Wird das auch so von den jeweiligen Partnerregionen zurückgemeldet innerhalb der Euregio?
Natürlich sind die Grenzkontrollen ein Thema, was wir im Rahmen unserer Zusammenarbeit auf europäischer Ebene, aber auch weit darüber hinaus thematisieren. Und von überall, das kann ich hier bestätigen, gehen Signale in Richtung der Hauptstädte: Diese Grenzkontrollen sind der Realität der Menschen im Grenzraum nicht angemessen. Und das ist eben nicht die Art, die wir zu leben haben, wo man doch statt in dem 360-Grad-Winkel leben zu können, plötzlich auf einmal wieder mit Grenzkontrollen konfrontiert ist und dort Zeit verliert, wo man eigentlich normalen Lebensraum haben sollte.
Wir haben diese Woche unseren Blick sehr stark auf Schengen gerichtet, diesen kleinen luxemburgischen Winzerort an der Mosel, im Dreiländereck Luxemburg-Deutschland-Frankreich. Die Euregio Maas-Rhein hat ihren Sitz mittlerweile in Eupen. Kann auch Eupen als Verwaltungssitz dieser Euregio eine besondere Rolle spielen?
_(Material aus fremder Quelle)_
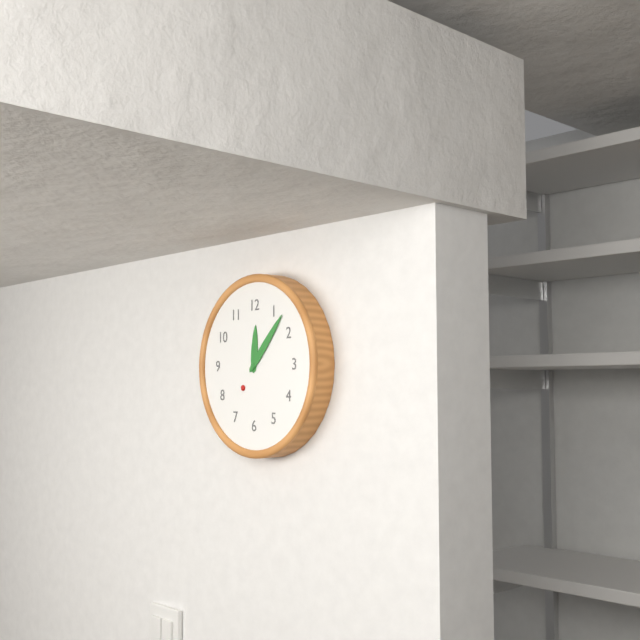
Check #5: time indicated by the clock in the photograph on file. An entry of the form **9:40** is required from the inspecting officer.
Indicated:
**12:07**
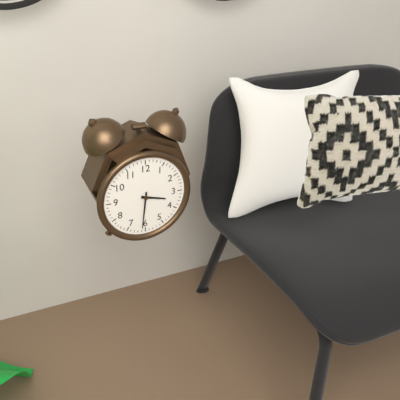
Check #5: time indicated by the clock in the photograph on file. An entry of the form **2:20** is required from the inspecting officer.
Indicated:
**3:31**
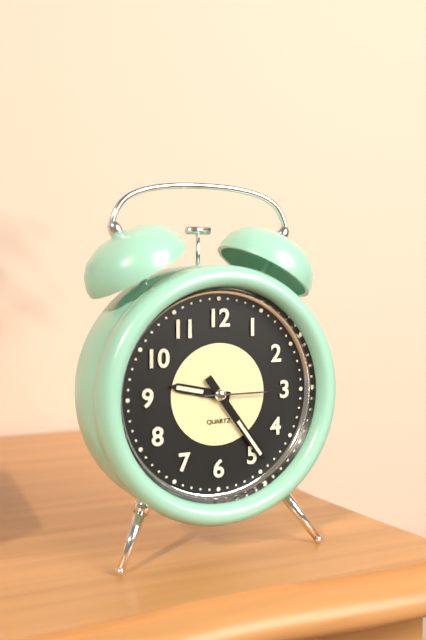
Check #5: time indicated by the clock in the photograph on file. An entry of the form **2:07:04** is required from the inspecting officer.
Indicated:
**9:24:15**
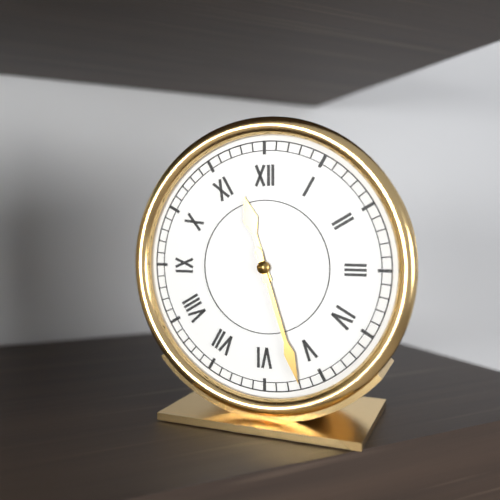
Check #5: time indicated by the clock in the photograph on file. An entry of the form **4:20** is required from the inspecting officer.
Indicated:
**11:27**
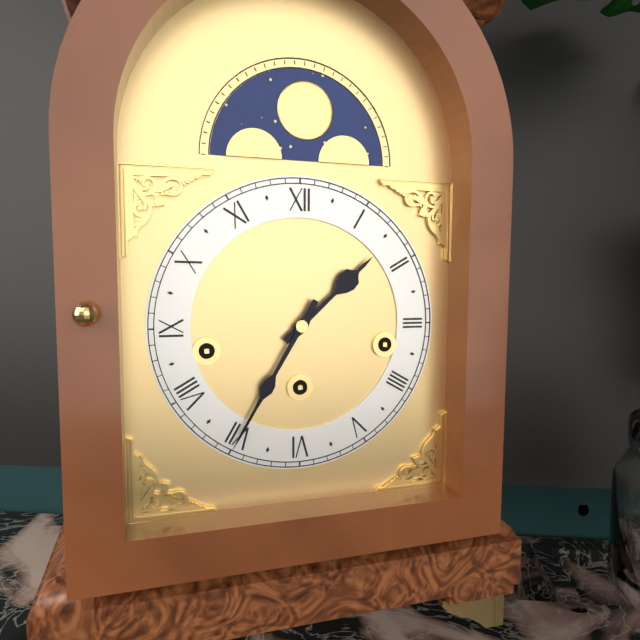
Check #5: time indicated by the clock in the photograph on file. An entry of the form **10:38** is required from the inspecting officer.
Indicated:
**1:35**
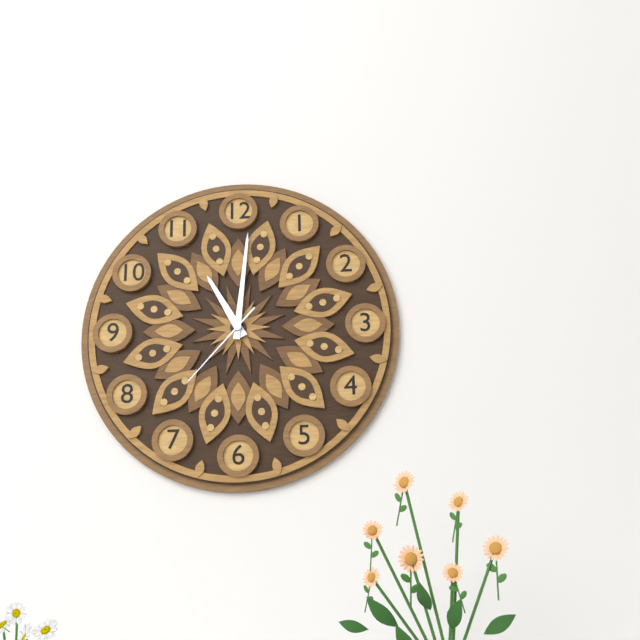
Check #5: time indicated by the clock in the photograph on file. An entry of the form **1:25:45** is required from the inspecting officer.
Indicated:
**11:01:37**
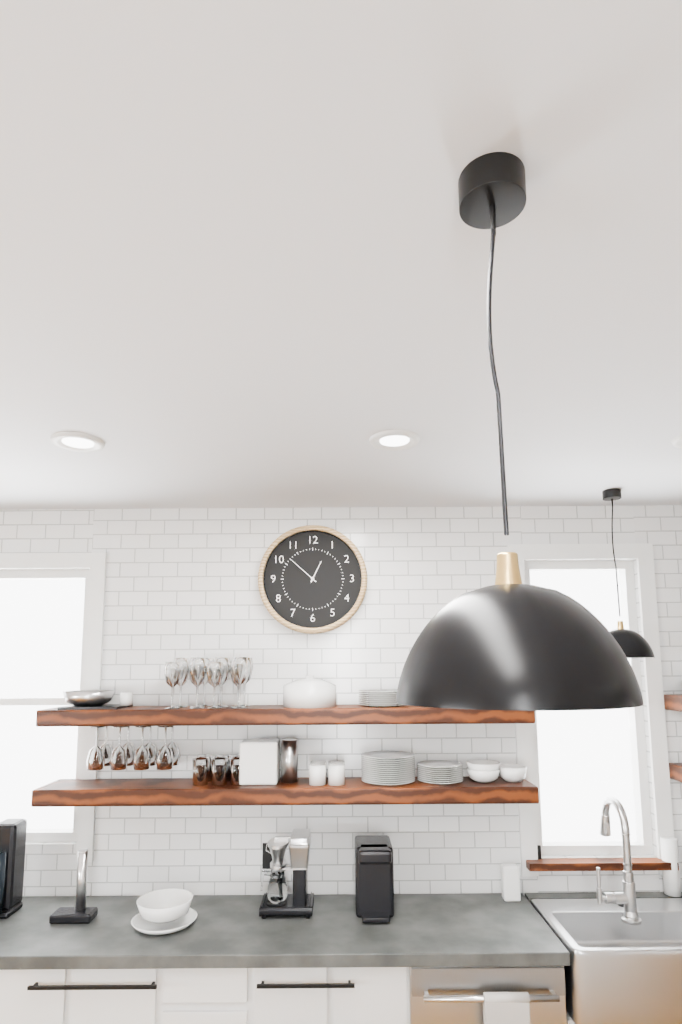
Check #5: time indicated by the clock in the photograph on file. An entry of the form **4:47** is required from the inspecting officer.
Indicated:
**12:52**
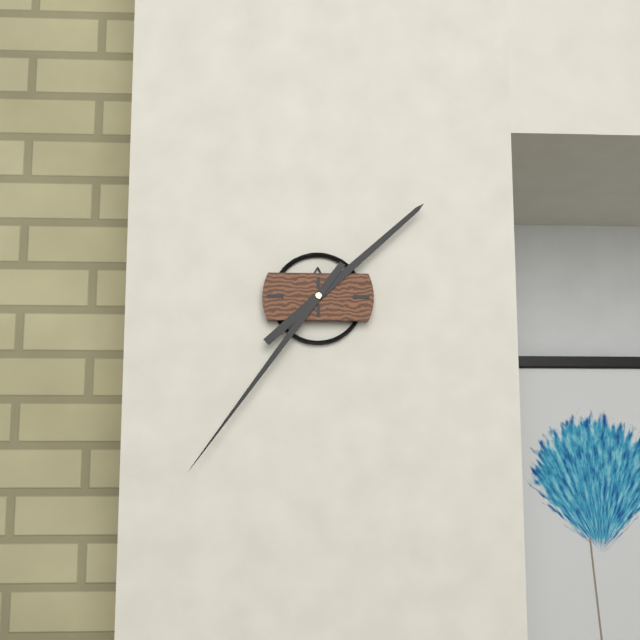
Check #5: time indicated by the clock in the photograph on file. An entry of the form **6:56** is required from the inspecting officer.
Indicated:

Kommt vielleicht kleineren Orten eine Rolle zu, die größere Orte im gegenseitigen Konkurrenzkampf nicht so spielen können?
Ich würde es nicht an der Größe des Ortes festmachen wollen. Ich denke vielmehr, dass Regionen, die das Grenzüberschreitende, das Internationale, das Europäische in der eigenen DNA haben, das sind die Orte, die eine besondere Rolle spielen können. Und ich glaube mit Sicherheit sagen zu können, dass sowohl Eupen als auch die Deutschsprachige Gemeinschaft einen solchen Katalysator darstellen können. Und das tun sie auch meiner Wahrnehmung nach. Wir sind in enger Zusammenarbeit mit den deutschen und niederländischen Kollegen und wir merken, dass die Deutschsprachige Gemeinschaft dort oft eine Rolle als Brückenbauer wahrnimmt und immer wieder daran erinnert: Wir sind in diesem Grenzraum voneinander abhängig. Wir können die Probleme nur dann lösen, wenn wir sie gemeinsam denken und gemeinsam angehen. Ich glaube, dass Orte wie Eupen, aber auch die Deutschsprachige Gemeinschaft an sich dort von überragender Bedeutung sind.